La crescita del mercato
Non a caso, solo qualche giorno fa, la catena di fast food americana White Castle ha cominciato a commercializzare l’Impossible burger prodotto da Impossible foods, che l’hanno scorso fece molto parlare di sé: un hamburger vegano (ma ora in Francia sarebbe vietato chiamarlo così) che ingannerebbe anche il più incallito frequentatore di fast food, per profumo, colore, consistenza, perfino per succulenza, grazie al burro di cocco che simula il grasso bovino e alla presenza di heme, contenuta nell’emoglobina del sangue animale, ma pure nella legemoglobina, una proteina prodotta dalle leguminose. Per l’Impossible burger, l’heme viene prodotta in laboratorio, garantendo l’inganno visivo (ma sarà così anche al gusto?). E la produzione è in aumento costante, mentre molte sono le aziende concorrenti impegnate a sviluppare prodotti analoghi.
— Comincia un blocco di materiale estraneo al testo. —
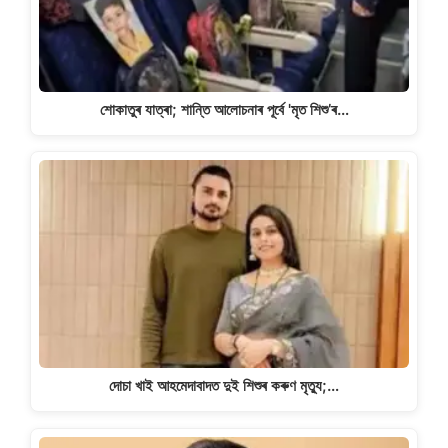
শোকাতুৰ যাত্ৰা; শান্তি আলোচনাৰ পূৰ্বে 'মৃত শিশু’ৰ…
দোচা খাই আহমেদাবাদত দুই শিশুৰ কৰুণ মৃত্যু;…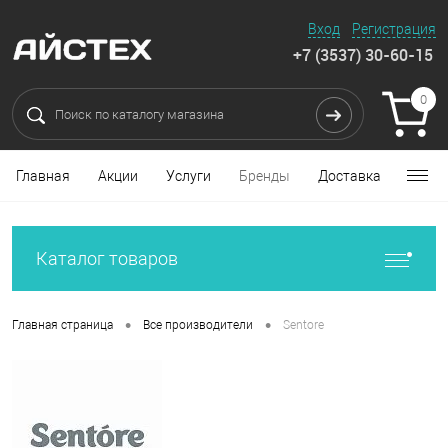
Вход
Регистрация
+7 (3537) 30-60-15
0
Главная
Акции
Услуги
Бренды
Доставка
Каталог товаров
•
•
Главная страница
Все производители
Sentore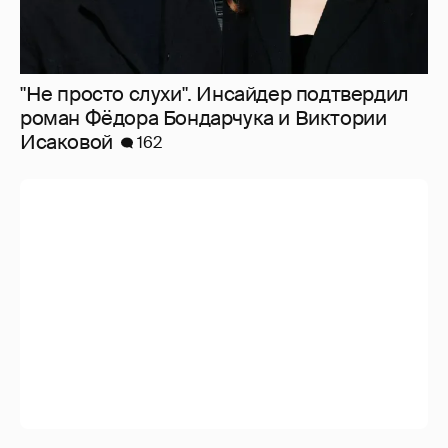
"Не просто слухи". Инсайдер подтвердил
роман Фёдора Бондарчука и Виктории
Исаковой
162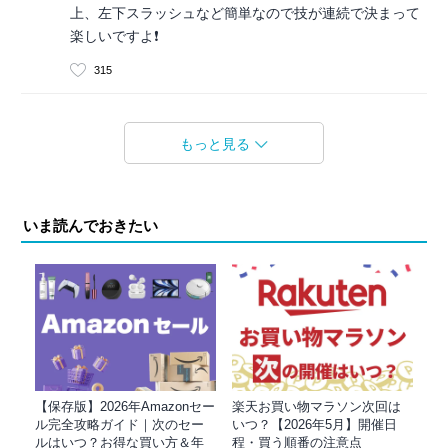
上、左下スラッシュなど簡単なので技が連続で決まって
楽しいですよ❗️
315
もっと見る
いま読んでおきたい
【保存版】2026年Amazonセー
楽天お買い物マラソン次回は
ル完全攻略ガイド｜次のセー
いつ？【2026年5月】開催日
ルはいつ？お得な買い方＆年
程・買う順番の注意点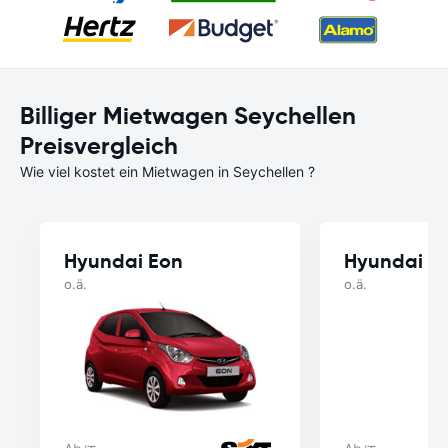
Billiger Mietwagen Seychellen
Preisvergleich
Wie viel kostet ein Mietwagen in Seychellen ?
Hyundai Eon
Hyundai Gr
o.ä.
o.ä.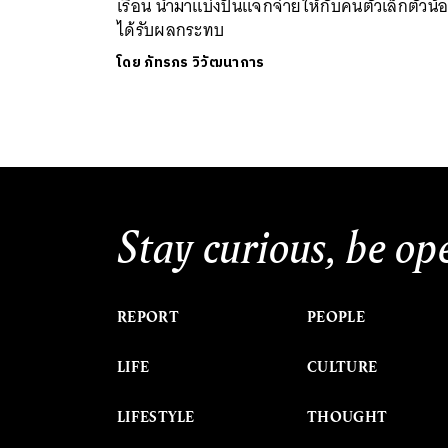
เรือน นำมาแบ่งปันแจกจ่ายให้กับคนตัวเล็กตัวน้อ
ได้รับผลกระทบ
โดย
ภัทรภร วิวัฒนาการ
Stay curious, be op
REPORT
PEOPLE
LIFE
CULTURE
LIFESTYLE
THOUGHT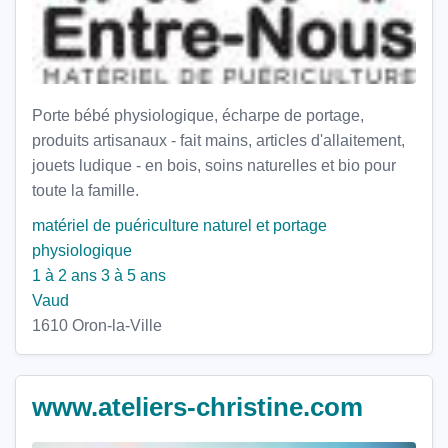
Porte bébé physiologique, écharpe de portage,
produits artisanaux - fait mains, articles d'allaitement,
jouets ludique - en bois, soins naturelles et bio pour
toute la famille.
matériel de puériculture naturel et portage
physiologique
1 à 2 ans
3 à 5 ans
Vaud
1610 Oron-la-Ville
www.ateliers-christine.com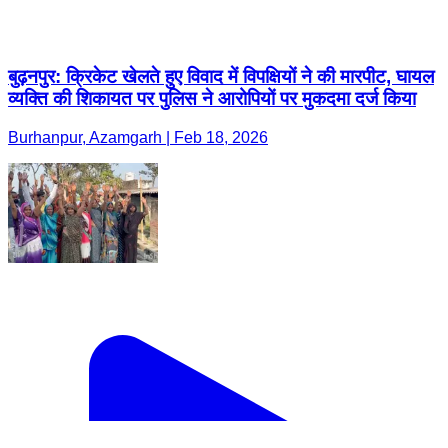
बुढ़नपुर: क्रिकेट खेलते हुए विवाद में विपक्षियों ने की मारपीट, घायल
व्यक्ति की शिकायत पर पुलिस ने आरोपियों पर मुकदमा दर्ज किया
Burhanpur, Azamgarh | Feb 18, 2026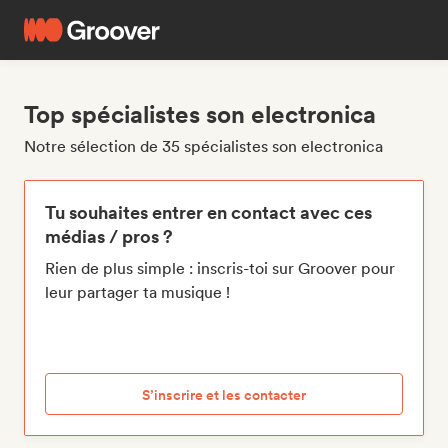
Top spécialistes son electronica
Notre sélection de 35 spécialistes son electronica
Tu souhaites entrer en contact avec ces
médias / pros ?
Rien de plus simple : inscris-toi sur Groover pour
leur partager ta musique !
S’inscrire et les contacter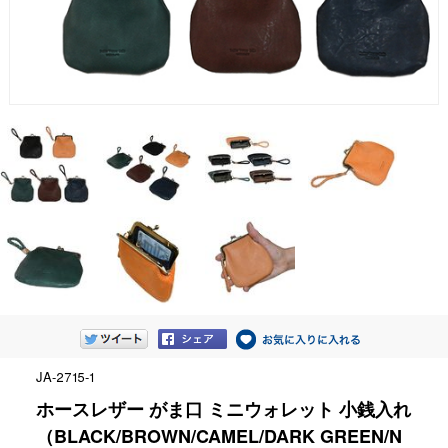
JA-2715-1
ホースレザー がま口 ミニウォレット 小銭入れ
（BLACK/BROWN/CAMEL/DARK GREEN/N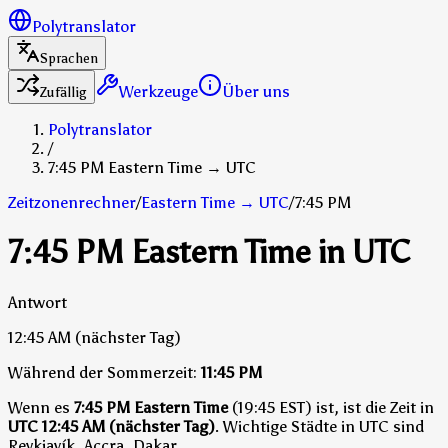
Polytranslator
Sprachen
Werkzeuge
Über uns
Zufällig
Polytranslator
/
7:45 PM Eastern Time → UTC
Zeitzonenrechner
/
Eastern Time
→
UTC
/
7:45 PM
7:45 PM Eastern Time in UTC
Antwort
12:45 AM
(nächster Tag)
Während der Sommerzeit:
11:45 PM
Wenn es
7:45 PM Eastern Time
(19:45 EST) ist, ist die Zeit in
UTC
12:45 AM (nächster Tag)
.
Wichtige Städte in UTC sind
Reykjavík, Accra, Dakar.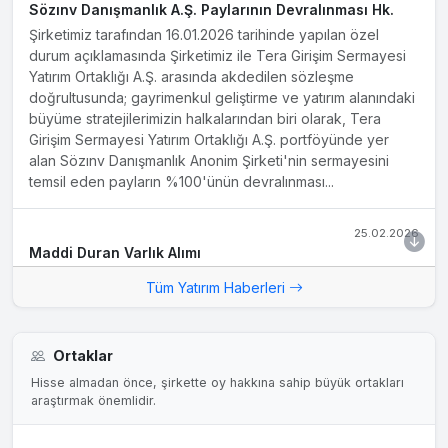
Sözınv Danışmanlık A.Ş. Paylarının Devralınması Hk.
Şirketimiz tarafından 16.01.2026 tarihinde yapılan özel
durum açıklamasında Şirketimiz ile Tera Girişim Sermayesi
Yatırım Ortaklığı A.Ş. arasında akdedilen sözleşme
doğrultusunda; gayrimenkul geliştirme ve yatırım alanındaki
büyüme stratejilerimizin halkalarından biri olarak, Tera
Girişim Sermayesi Yatırım Ortaklığı A.Ş. portföyünde yer
alan Sözınv Danışmanlık Anonim Şirketi'nin sermayesini
temsil eden payların %100'ünün devralınması...
25.02.2026
Maddi Duran Varlık Alımı
Şirketimiz Yönetim Kurulu'nun 25.02.2026 (bugün) tarihli
Tüm Yatırım Haberleri
toplantısında; 1. Şirketimizin, Gümüşsuyu Mahallesi,
Karlıtepe Sokak 5.341,55 m2 yüzölçümlü 1865 ada 1 no'lu
"Bahçe" vasıflı parsele ("Taşınmaz") ilişkin olarak; AGD
Ortaklar
Anadolu Gayrimenkul ve Danışmanlık Anonim Şirketi
tarafından hazırlanan 18.02.2026 tarih ve 2026/SPK-002
Hisse almadan önce, şirkette oy hakkına sahip büyük ortakları
araştırmak önemlidir.
numaralı değerleme raporu ("Değerleme Raporu")
uyarınca değerinin 399.399.000 TL olarak belirlendiğinin
tespitine,2....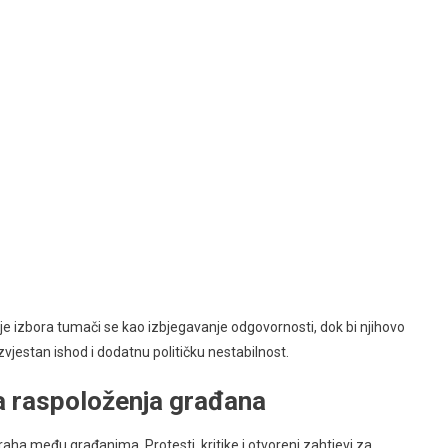
nje izbora tumači se kao izbjegavanje odgovornosti, dok bi njihovo
zvjestan ishod i dodatnu političku nestabilnost.
a raspoloženja građana
raha među građanima. Protesti, kritike i otvoreni zahtjevi za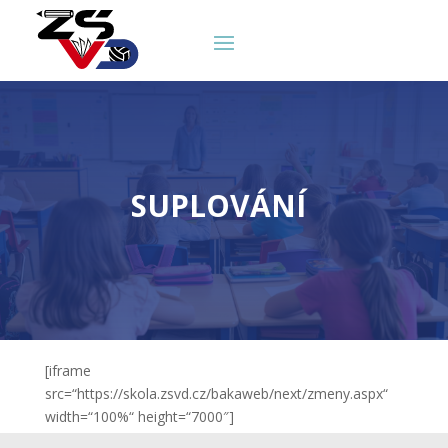
SUPLOVÁNÍ
[iframe
src=“https://skola.zsvd.cz/bakaweb/next/zmeny.aspx“
width=“100%“ height=“7000″]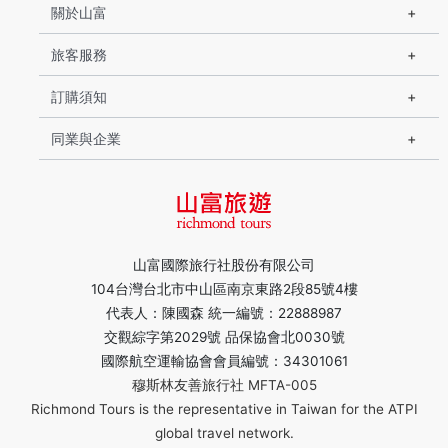
關於山富
旅客服務
訂購須知
同業與企業
山富國際旅行社股份有限公司
104台灣台北市中山區南京東路2段85號4樓
代表人：陳國森 統一編號：22888987
交觀綜字第2029號 品保協會北0030號
國際航空運輸協會會員編號：34301061
穆斯林友善旅行社 MFTA-005
Richmond Tours is the representative in Taiwan for the ATPI
global travel network.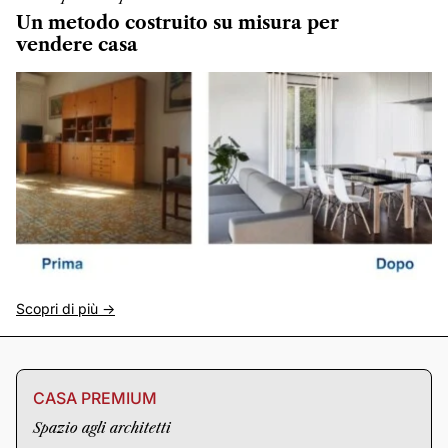
Un metodo costruito su misura per
vendere casa
Scopri di più ->
CASA PREMIUM
Spazio agli architetti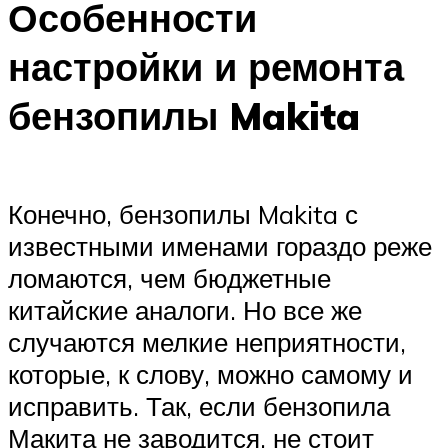
Особенности
настройки и ремонта
бензопилы Makita
Конечно, бензопилы Makita с
известными именами гораздо реже
ломаются, чем бюджетные
китайские аналоги. Но все же
случаются мелкие неприятности,
которые, к слову, можно самому и
исправить. Так, если бензопила
Макита не заводится, не стоит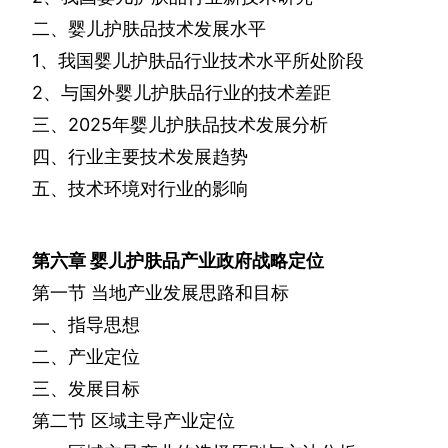
二、婴儿护肤品技术发展水平
1
、我国婴儿护肤品行业技术水平所处阶段
2
、与国外婴儿护肤品行业的技术差距
三、
2025
年婴儿护肤品技术发展分析
四、行业主要技术发展趋势
五、技术环境对行业的影响
第六章
婴儿护肤品产业政府战略定位
第一节
当地产业发展思路和目标
一、指导思想
二、产业定位
三、发展目标
第二节
区域主导产业定位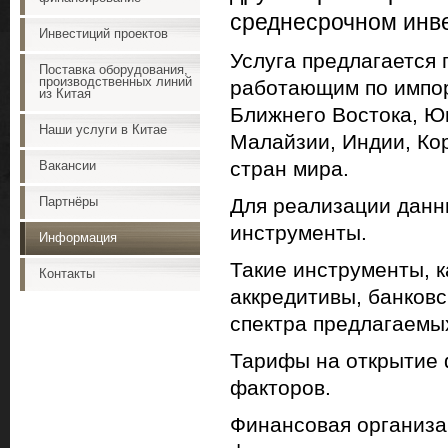
среднесрочном инв
Инвестиций проектов
Услуга предлагается
Поставка оборудования,
производственных линий
работающим по импор
из Китая
Ближнего Востока, Юг
Наши услуги в Китае
Малайзии, Индии, Кор
стран мира.
Вакансии
Для реализации данн
Партнёры
инструменты.
Информация
Такие инструменты, 
Контакты
аккредитивы, банковс
спектра предлагаемых
Тарифы на открытие 
факторов.
Финансовая организа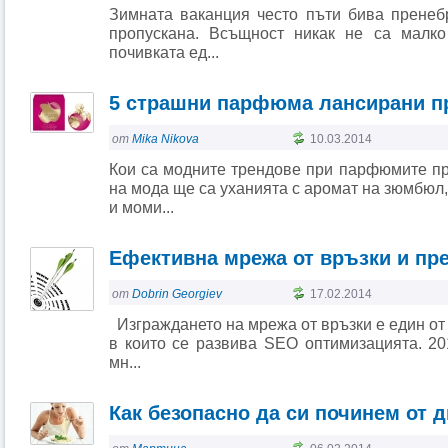
Зимната ваканция често пъти бива пренебр
пропускана. Всъщност никак не са малко
почивката ед...
5 страшни парфюма лансирани п
от
Mika Nikova
10.03.2014
Кои са модните трендове при парфюмите пр
на мода ще са уханията с аромат на зюмбюл,
и моми...
Ефективна мрежа от връзки и пре
от
Dobrin Georgiev
17.02.2014
Изграждането на мрежа от връзки е един от
в които се развива SEO оптимизацията. 20
мн...
Как безопасно да си починем от д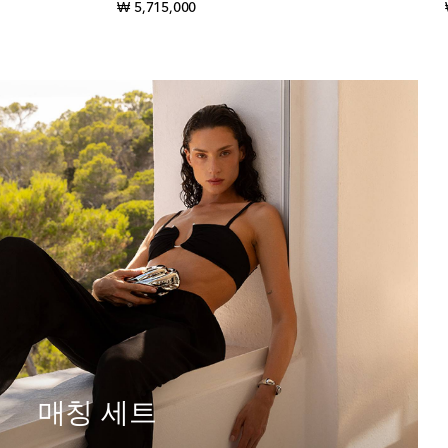
original price
₩ 5,715,000
매칭 세트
Dunque le alternative vegetali alla carne proliferano, incentivando la nascita di macellerie vegane e vegetariane in tutto il mondo: la prima, a detta dei suoi fondatori, ha esordito in Olanda già nel 2010, per avvicinare alla cultura vegetariana una clientela onnivora; oggi il Vegetarian Butcher rifornisce con i suoi prodotti a base di soia biologica, piselli, legumi, oltre 3mila negozi in 16 Paesi (ma non parliamo di prodotti vegani, visto l’aggiunta di piccole quantità di siero di latte e uova). E ha fatto scuola: c’è la “carne finta” della macelleria The Herbivorous Butcher di Minneapolis, tra tacchino vegetale e muscolo di grano, la Vegi-Metzg di Zurigo che propone tofu, seitan e tempeh; e poi l’Italia, con la macelleria vegetariana di Gennaro Gagliano al Vomero, e Mimì, storica macelleria (tradizionale) di Bari, che un paio di anni fa ha scelto di dedicare un’ampia sezione del banco alla vendita di surrogati vegetali. La questione resta sempre la stessa: posto che ognuno ha diritto ad alimentarsi come meglio crede, è davvero necessario che i prodotti a base di proteine vegetali simulino forma, odore, consistenza e nome degli equivalenti di origine animale?